◆ **Work to complete**:
Examine the records and identify each line that includes the string "Court". Copy those lines.

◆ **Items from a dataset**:
━━━━━━

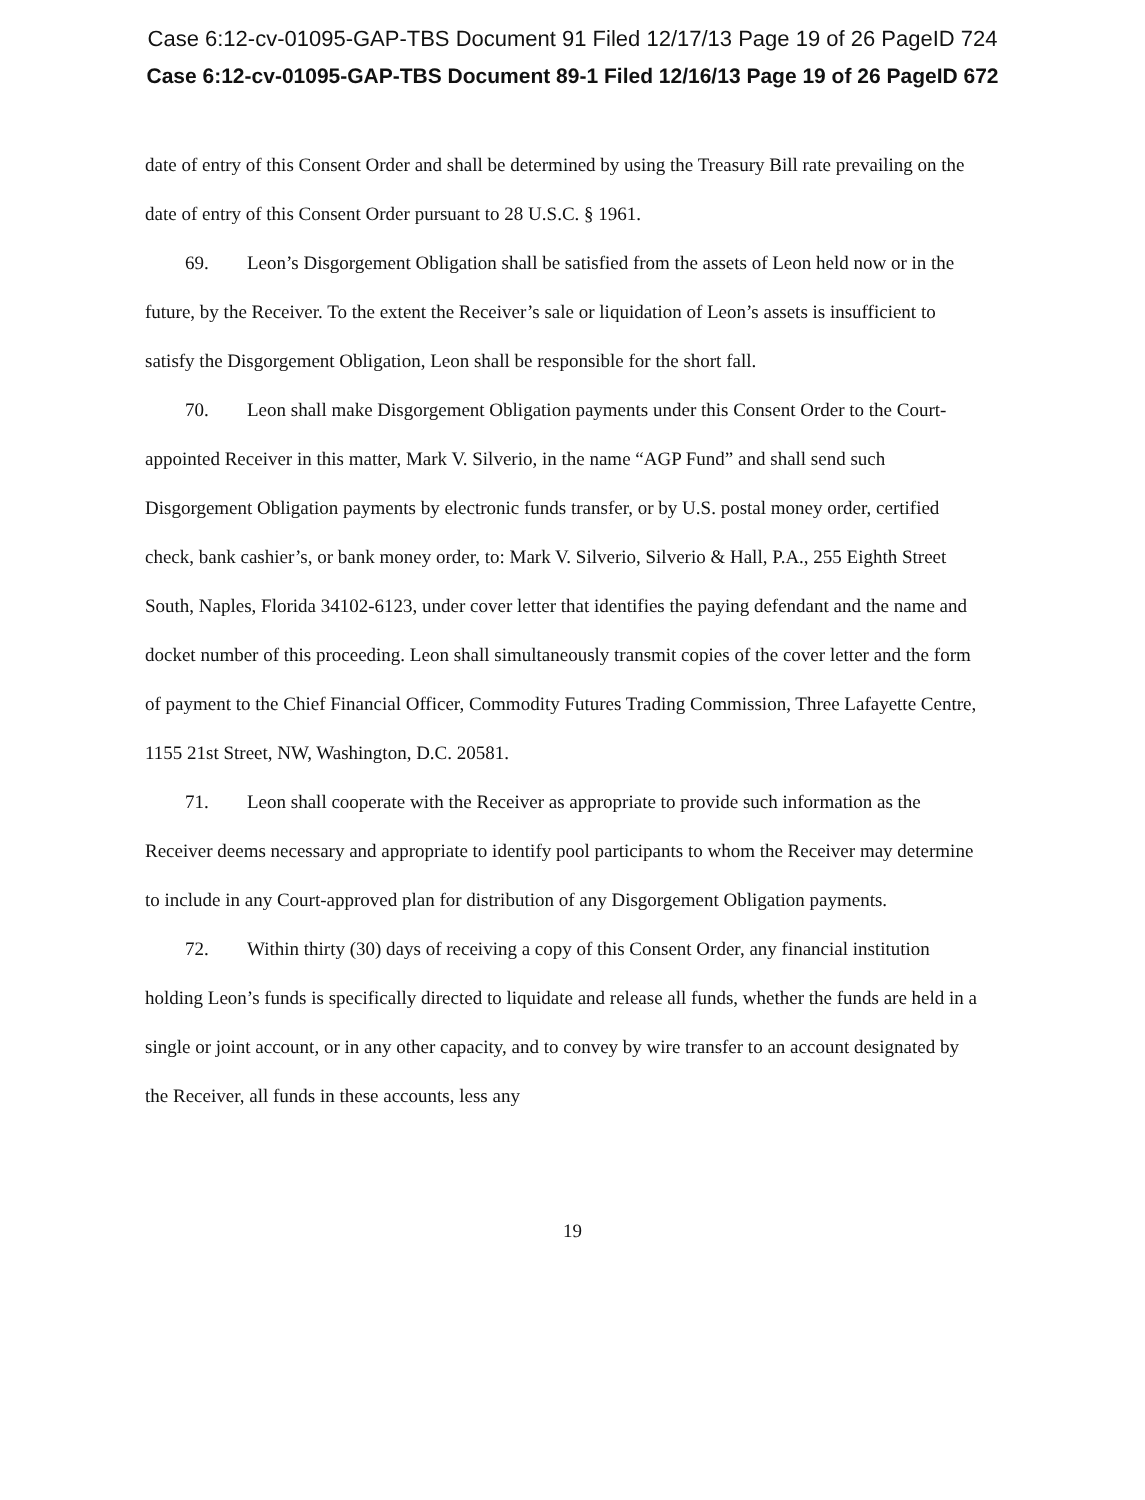Case 6:12-cv-01095-GAP-TBS Document 91 Filed 12/17/13 Page 19 of 26 PageID 724
Case 6:12-cv-01095-GAP-TBS Document 89-1 Filed 12/16/13 Page 19 of 26 PageID 672
date of entry of this Consent Order and shall be determined by using the Treasury Bill rate prevailing on the date of entry of this Consent Order pursuant to 28 U.S.C. § 1961.
69. Leon’s Disgorgement Obligation shall be satisfied from the assets of Leon held now or in the future, by the Receiver. To the extent the Receiver’s sale or liquidation of Leon’s assets is insufficient to satisfy the Disgorgement Obligation, Leon shall be responsible for the short fall.
70. Leon shall make Disgorgement Obligation payments under this Consent Order to the Court-appointed Receiver in this matter, Mark V. Silverio, in the name “AGP Fund” and shall send such Disgorgement Obligation payments by electronic funds transfer, or by U.S. postal money order, certified check, bank cashier’s, or bank money order, to: Mark V. Silverio, Silverio & Hall, P.A., 255 Eighth Street South, Naples, Florida 34102-6123, under cover letter that identifies the paying defendant and the name and docket number of this proceeding. Leon shall simultaneously transmit copies of the cover letter and the form of payment to the Chief Financial Officer, Commodity Futures Trading Commission, Three Lafayette Centre, 1155 21st Street, NW, Washington, D.C. 20581.
71. Leon shall cooperate with the Receiver as appropriate to provide such information as the Receiver deems necessary and appropriate to identify pool participants to whom the Receiver may determine to include in any Court-approved plan for distribution of any Disgorgement Obligation payments.
72. Within thirty (30) days of receiving a copy of this Consent Order, any financial institution holding Leon’s funds is specifically directed to liquidate and release all funds, whether the funds are held in a single or joint account, or in any other capacity, and to convey by wire transfer to an account designated by the Receiver, all funds in these accounts, less any
19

━━━━━━

◆ **Result of this exercise**:
70. Leon shall make Disgorgement Obligation payments under this Consent Order to the Court-appointed Receiver in this matter, Mark V. Silverio, in the name “AGP Fund” and shall send such Disgorgement Obligation payments by electronic funds transfer, or by U.S. postal money order, certified check, bank cashier’s, or bank money order, to: Mark V. Silverio, Silverio & Hall, P.A., 255 Eighth Street South, Naples, Florida 34102-6123, under cover letter that identifies the paying defendant and the name and docket number of this proceeding. Leon shall simultaneously transmit copies of the cover letter and the form of payment to the Chief Financial Officer, Commodity Futures Trading Commission, Three Lafayette Centre, 1155 21st Street, NW, Washington, D.C. 20581.
71. Leon shall cooperate with the Receiver as appropriate to provide such information as the Receiver deems necessary and appropriate to identify pool participants to whom the Receiver may determine to include in any Court-approved plan for distribution of any Disgorgement Obligation payments.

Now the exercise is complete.